- PAGE
ImperialCollegeLondon / SWMManywhere

SWMManywhere is used to derive and simulate a sewer network anywhere in the world
https://imperialcollegelondon.github.io/SWMManywhere/
BSD 3-Clause "New" or "Revised" License
2 stars 0 forks source link

Update to new version of pywbt #281

Closed barneydobson closed 1 week ago

barneydobson commented 3 weeks ago

Description

Update to new usage. @cheginit I know this probably isn't quite your intended use but at the moment I just want to always download a fresh WBT in a temp directory on the HPC because of HPC mystery errors.

That also raised an important point that pywbt seems to require the WBT directory to be different from the src_dir (or maybe save_dir not sure) - maybe worth validating in the main call.

cheginit commented 2 weeks ago

Have you tried using zip_path option to see if you have this issue on the cluster?

cheginit commented 2 weeks ago

That also raised an important point that pywbt seems to require the WBT directory to be different from the src_dir (or maybe save_dir not sure) - maybe worth validating in the main call.

src_dir is the directory that contains all the input files, e.g., dem.tif, not the WBT binaries (that one is done with wbt_root). save_dir is the directory that the outputs from WBT will be stored in, e.g., fdir.tif. So, what you want is probably something like this:

with tempfile.TemporaryDirectory(dir=str(fid.parent)) as temp_dir:
    pywbt.whitebox_tools(fid.parent, wbt_args, ("fdir.tif",), save_dir=fid.parent, wbt_root=temp_dir, zip_path="/path/to/scratch/wbt_v240_linux.zip", max_procs=1)

You can download the zip file from here and save it to your scratch folder on the cluster as wbt_v240_linux.zip.

EDIT: On the cluster, run:

wget -O /path/to/your/scratch/folder/wbt_v240_linux.zip https://raw.githubusercontent.com/cheginit/pywbt/main/tests/wbt_zip/WhiteboxTools_linux_amd64.zip 

You can also check pywbt's test.

barneydobson commented 1 week ago

@cheginit - RE save_dir - well it could be temp_path since it is only used to return the flow_dir array for subcatchment delineation - but it's a good point that someone might want to inspect it so I've added an option for it in verbose.

RE the zip_path - I don't want to add a thing for the user to do, which I guess this would do? - so I don't quite see what's wrong with relying on the download?

RE WBT - not sure I understand what's up but certainly if I change wbt_root to not be in its own temporary directory it causes the test to fail

cheginit commented 1 week ago

My suggestion was for your use case of running on the cluster, for the public version, I offered a suggestion at #282 that works without any issue and adds no user-specified option. It saves the WBT binary in the input directory and use that for subsequent runs.

The main issue with letting the code to download the file everytime is abusing the WBT servers. Assume that a user decide to run this for some analysis, 10000 times, then WBT servers get hit 10000 times over a short period! Although, they provide the download link free of charge, let's not bankrupt them 😄

barneydobson commented 1 week ago

@cheginit OK find revised according to suggestion in #282 - still seems to fail in CI when I put wbt_root = temp_path / 'WBT' (but not on my machine... weird) with the same error mentioned in the initial post of this PR. This is passing instead though - ready to go when you can approve

cheginit commented 1 week ago

I think @dalonsoa has already implemented this in that PR and tests passed, is this still needed?

barneydobson commented 1 week ago

@cheginit oh yes - my bad - sorry that PR is complicated ;)

not sure why it works there and not here but whichever 👍

- GIVEN INFORMATION
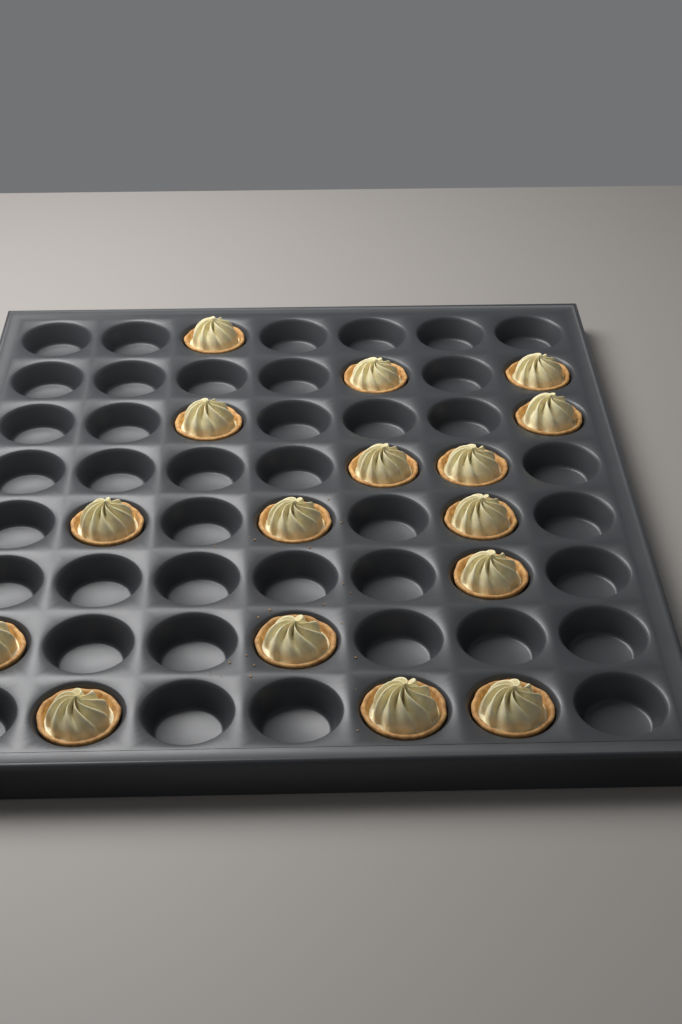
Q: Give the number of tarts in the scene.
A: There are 16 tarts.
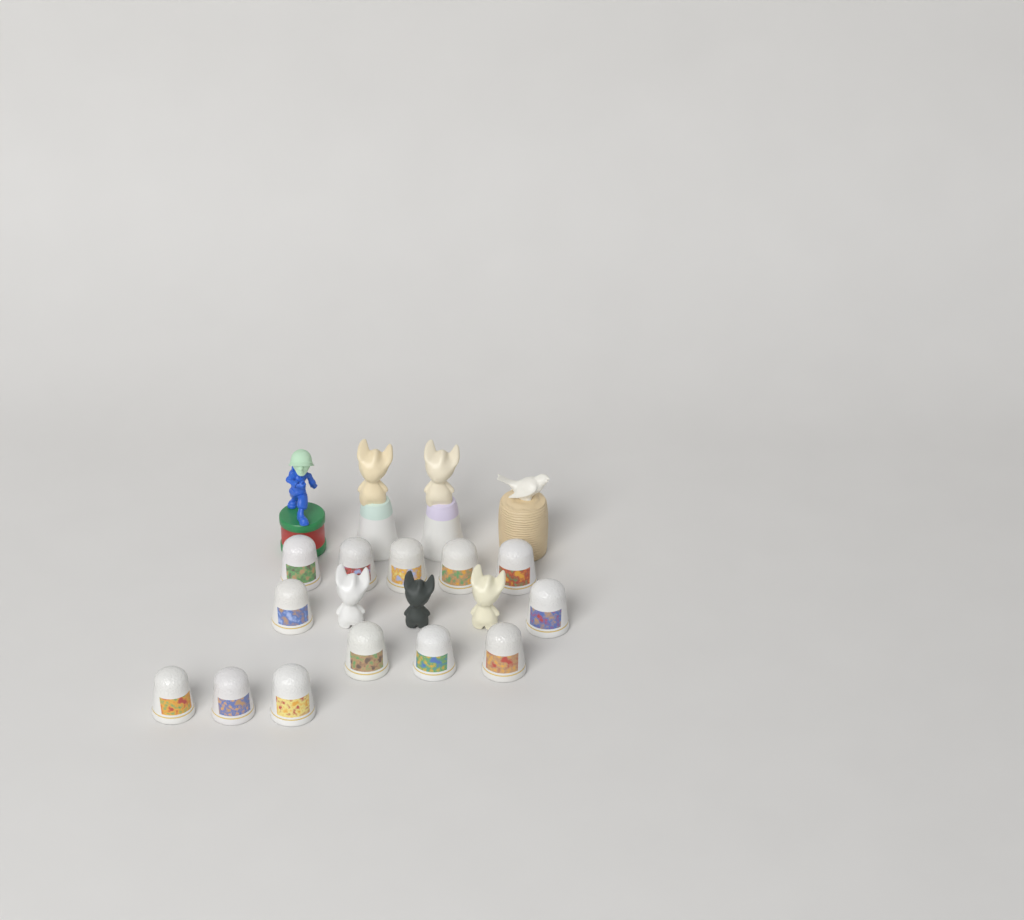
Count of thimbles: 13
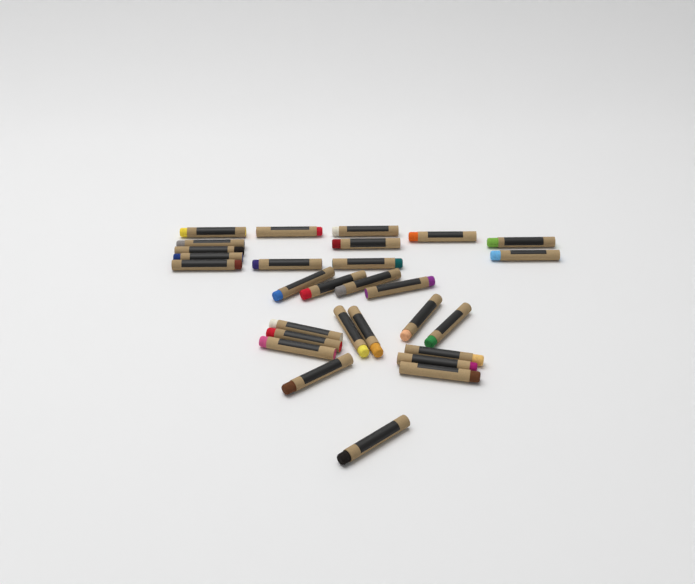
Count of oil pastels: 29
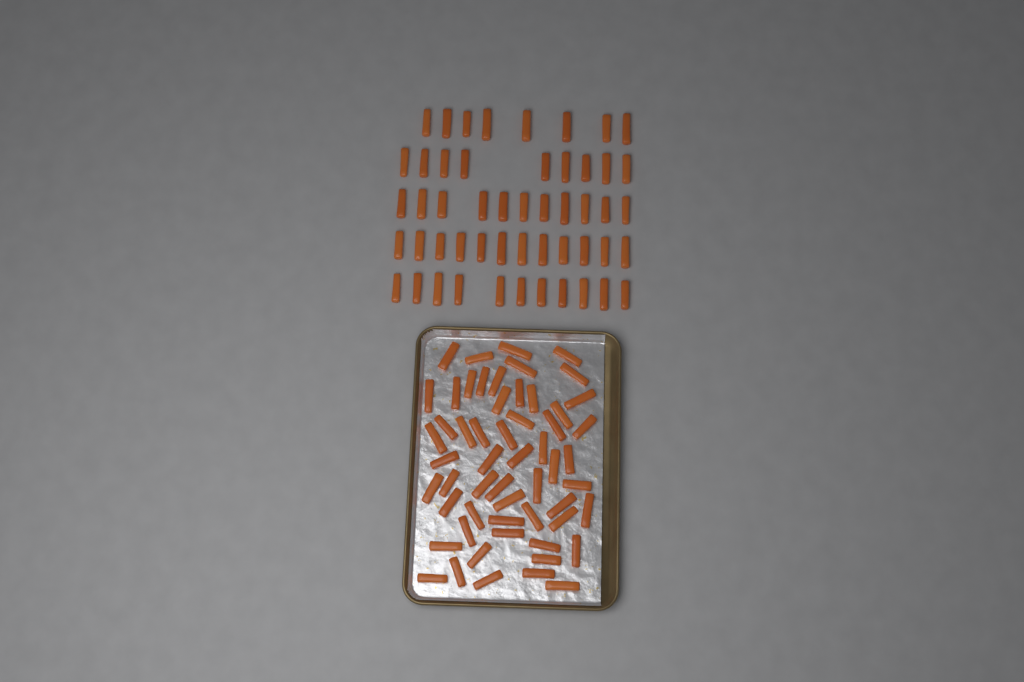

- TASK OBJECTIVE
In the thread on updating pywbt, what problem does cheginit see with having the code download the WBT file every time?

- ANSWER
It abuses the WBT servers, which could get hit thousands of times over a short period.